Artificial intelligence (AI) plays a crucial role in the dynamic landscape of wireless communications, addressing challenges that traditional approaches cannot solve. This PhD topic will explore the evolution of Wireless AI, focusing on the transition from isolated, task-specific models to more generalizable and adaptable AI models inspired by recent successes in large language models (LLMs) and computer vision. A unified Wireless Foundation Model is essential to surpass task-specific AI strategies in wireless networks.

Wireless Foundation Models, trained on diverse wireless data—including RF signals, images, sound, radar, and more—can be fine-tuned to perform various downstream tasks such as beam management, resource management, power management, modulation selection, environmental monitoring, vital sign monitoring, and others. Several challenges exist in realizing the vision of Wireless Foundation Models, such as designing effective pre-training tasks, supporting the embedding of heterogeneous time series, and enabling human-understandable interaction. Furthermore, it is crucial for Wireless Foundation Models to interact with LLMs, which can assist in extracting metadata (such as classifications, semantic descriptions of wireless network conditions, sensing applications, human behavior, etc.) from these models. This integration with LLMs can lead to the continuous optimization of wireless networks.
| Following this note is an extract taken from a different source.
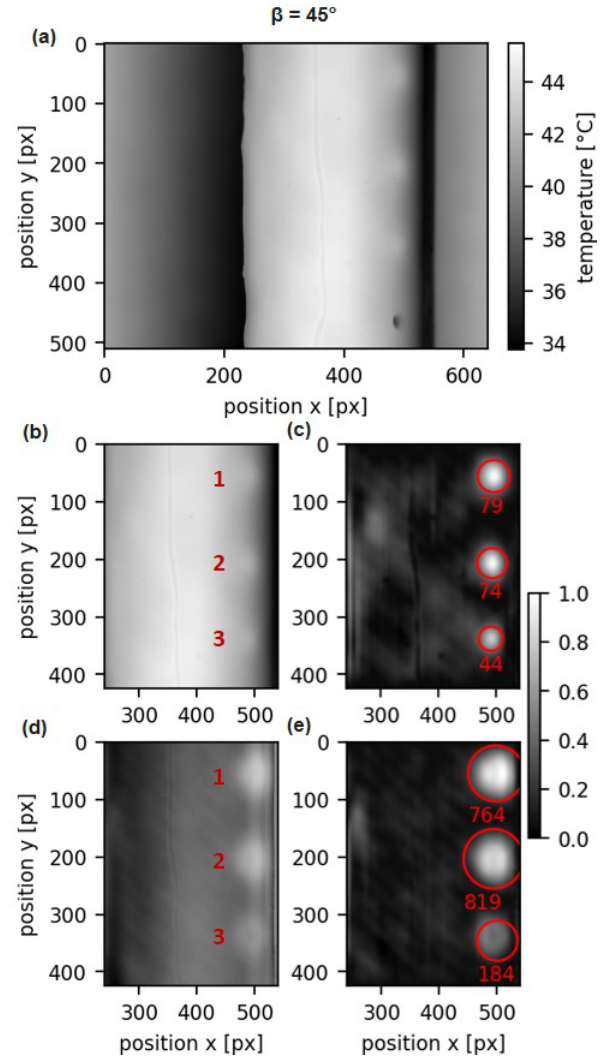
Figure 10. Results of test series 3 ( β = 45 ◦ , ROI A, t exc = 25s, t rec = 15s, k = 89mm, ( a ) surface temperature of the whole camera FOV, ( b ) result for the reference method without filtering at t rec = 0s, ( c ) reference image with filtering, automatic defect detection and calculation of the CNR, ( d ) result for the PCA-based method without filtering, ( e ) PCA-based image with filtering, automatic defect detection and calculation of the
The goal of this PhD is to investigate Wireless Foundation Models by training transformers with various multi-modal wireless data—including RF signals, images, and radar—and fine-tuning these models for multiple downstream tasks, such as beam management, resource management, interference detection, environment characterization, and activity recognition. The selected PhD candidate will be part of a large IMEC team (Advanced RF and AI/ML for Wireless) and will have access to state-of-the-art infrastructure for capturing wireless data in various conditions and training large AI/ML models on high-performance GPUs.